Collected data entries:

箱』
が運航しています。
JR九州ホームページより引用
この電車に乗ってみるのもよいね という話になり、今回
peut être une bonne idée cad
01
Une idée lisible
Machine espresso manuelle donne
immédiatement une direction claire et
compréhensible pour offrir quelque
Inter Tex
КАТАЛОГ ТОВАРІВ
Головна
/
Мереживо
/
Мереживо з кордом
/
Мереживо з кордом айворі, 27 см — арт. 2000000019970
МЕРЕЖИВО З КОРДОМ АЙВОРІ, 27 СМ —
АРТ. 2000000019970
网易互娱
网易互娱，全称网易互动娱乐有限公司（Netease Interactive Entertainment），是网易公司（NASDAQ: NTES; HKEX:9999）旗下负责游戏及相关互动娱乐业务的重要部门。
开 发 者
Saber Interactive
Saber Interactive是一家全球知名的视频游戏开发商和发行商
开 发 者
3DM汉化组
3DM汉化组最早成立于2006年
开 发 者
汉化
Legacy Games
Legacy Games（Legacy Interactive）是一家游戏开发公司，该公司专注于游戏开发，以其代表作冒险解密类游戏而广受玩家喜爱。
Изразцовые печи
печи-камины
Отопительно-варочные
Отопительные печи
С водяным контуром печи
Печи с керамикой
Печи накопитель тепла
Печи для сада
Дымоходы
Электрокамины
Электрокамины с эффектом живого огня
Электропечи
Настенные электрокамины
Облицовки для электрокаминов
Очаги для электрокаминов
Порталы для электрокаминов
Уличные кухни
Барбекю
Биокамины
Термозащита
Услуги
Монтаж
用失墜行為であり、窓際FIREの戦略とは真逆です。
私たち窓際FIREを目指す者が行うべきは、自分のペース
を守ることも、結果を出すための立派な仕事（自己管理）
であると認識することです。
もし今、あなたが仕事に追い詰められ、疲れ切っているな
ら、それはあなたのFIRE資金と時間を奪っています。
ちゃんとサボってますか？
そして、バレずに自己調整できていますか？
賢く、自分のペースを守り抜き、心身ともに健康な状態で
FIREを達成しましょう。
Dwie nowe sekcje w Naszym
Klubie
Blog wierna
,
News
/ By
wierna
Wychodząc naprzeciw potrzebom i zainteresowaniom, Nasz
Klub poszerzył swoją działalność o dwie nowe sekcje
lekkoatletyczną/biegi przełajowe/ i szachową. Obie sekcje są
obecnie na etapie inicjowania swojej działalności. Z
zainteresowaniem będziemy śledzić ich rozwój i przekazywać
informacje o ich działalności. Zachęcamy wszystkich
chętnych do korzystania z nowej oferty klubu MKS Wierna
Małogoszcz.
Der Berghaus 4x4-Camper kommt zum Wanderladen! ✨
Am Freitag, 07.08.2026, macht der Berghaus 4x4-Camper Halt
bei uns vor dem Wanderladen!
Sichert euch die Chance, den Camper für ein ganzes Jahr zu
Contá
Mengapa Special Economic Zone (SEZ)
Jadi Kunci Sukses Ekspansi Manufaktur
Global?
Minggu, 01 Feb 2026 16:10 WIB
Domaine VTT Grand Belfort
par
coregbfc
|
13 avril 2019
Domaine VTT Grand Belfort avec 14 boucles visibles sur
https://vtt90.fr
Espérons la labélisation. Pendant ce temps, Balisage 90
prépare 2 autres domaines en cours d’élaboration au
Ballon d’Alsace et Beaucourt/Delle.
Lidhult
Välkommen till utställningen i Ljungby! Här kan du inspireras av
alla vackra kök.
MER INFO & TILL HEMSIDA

Task instructions: Your task is to reproduce all the records above exactly as they appear.

Exercise result:
箱』
が運航しています。
JR九州ホームページより引用
この電車に乗ってみるのもよいね という話になり、今回
peut être une bonne idée cad
01
Une idée lisible
Machine espresso manuelle donne
immédiatement une direction claire et
compréhensible pour offrir quelque
Inter Tex
КАТАЛОГ ТОВАРІВ
Головна
/
Мереживо
/
Мереживо з кордом
/
Мереживо з кордом айворі, 27 см — арт. 2000000019970
МЕРЕЖИВО З КОРДОМ АЙВОРІ, 27 СМ —
АРТ. 2000000019970
网易互娱
网易互娱，全称网易互动娱乐有限公司（Netease Interactive Entertainment），是网易公司（NASDAQ: NTES; HKEX:9999）旗下负责游戏及相关互动娱乐业务的重要部门。
开 发 者
Saber Interactive
Saber Interactive是一家全球知名的视频游戏开发商和发行商
开 发 者
3DM汉化组
3DM汉化组最早成立于2006年
开 发 者
汉化
Legacy Games
Legacy Games（Legacy Interactive）是一家游戏开发公司，该公司专注于游戏开发，以其代表作冒险解密类游戏而广受玩家喜爱。
Изразцовые печи
печи-камины
Отопительно-варочные
Отопительные печи
С водяным контуром печи
Печи с керамикой
Печи накопитель тепла
Печи для сада
Дымоходы
Электрокамины
Электрокамины с эффектом живого огня
Электропечи
Настенные электрокамины
Облицовки для электрокаминов
Очаги для электрокаминов
Порталы для электрокаминов
Уличные кухни
Барбекю
Биокамины
Термозащита
Услуги
Монтаж
用失墜行為であり、窓際FIREの戦略とは真逆です。
私たち窓際FIREを目指す者が行うべきは、自分のペース
を守ることも、結果を出すための立派な仕事（自己管理）
であると認識することです。
もし今、あなたが仕事に追い詰められ、疲れ切っているな
ら、それはあなたのFIRE資金と時間を奪っています。
ちゃんとサボってますか？
そして、バレずに自己調整できていますか？
賢く、自分のペースを守り抜き、心身ともに健康な状態で
FIREを達成しましょう。
Dwie nowe sekcje w Naszym
Klubie
Blog wierna
,
News
/ By
wierna
Wychodząc naprzeciw potrzebom i zainteresowaniom, Nasz
Klub poszerzył swoją działalność o dwie nowe sekcje
lekkoatletyczną/biegi przełajowe/ i szachową. Obie sekcje są
obecnie na etapie inicjowania swojej działalności. Z
zainteresowaniem będziemy śledzić ich rozwój i przekazywać
informacje o ich działalności. Zachęcamy wszystkich
chętnych do korzystania z nowej oferty klubu MKS Wierna
Małogoszcz.
Der Berghaus 4x4-Camper kommt zum Wanderladen! ✨
Am Freitag, 07.08.2026, macht der Berghaus 4x4-Camper Halt
bei uns vor dem Wanderladen!
Sichert euch die Chance, den Camper für ein ganzes Jahr zu
Contá
Mengapa Special Economic Zone (SEZ)
Jadi Kunci Sukses Ekspansi Manufaktur
Global?
Minggu, 01 Feb 2026 16:10 WIB
Domaine VTT Grand Belfort
par
coregbfc
|
13 avril 2019
Domaine VTT Grand Belfort avec 14 boucles visibles sur
https://vtt90.fr
Espérons la labélisation. Pendant ce temps, Balisage 90
prépare 2 autres domaines en cours d’élaboration au
Ballon d’Alsace et Beaucourt/Delle.
Lidhult
Välkommen till utställningen i Ljungby! Här kan du inspireras av
alla vackra kök.
MER INFO & TILL HEMSIDA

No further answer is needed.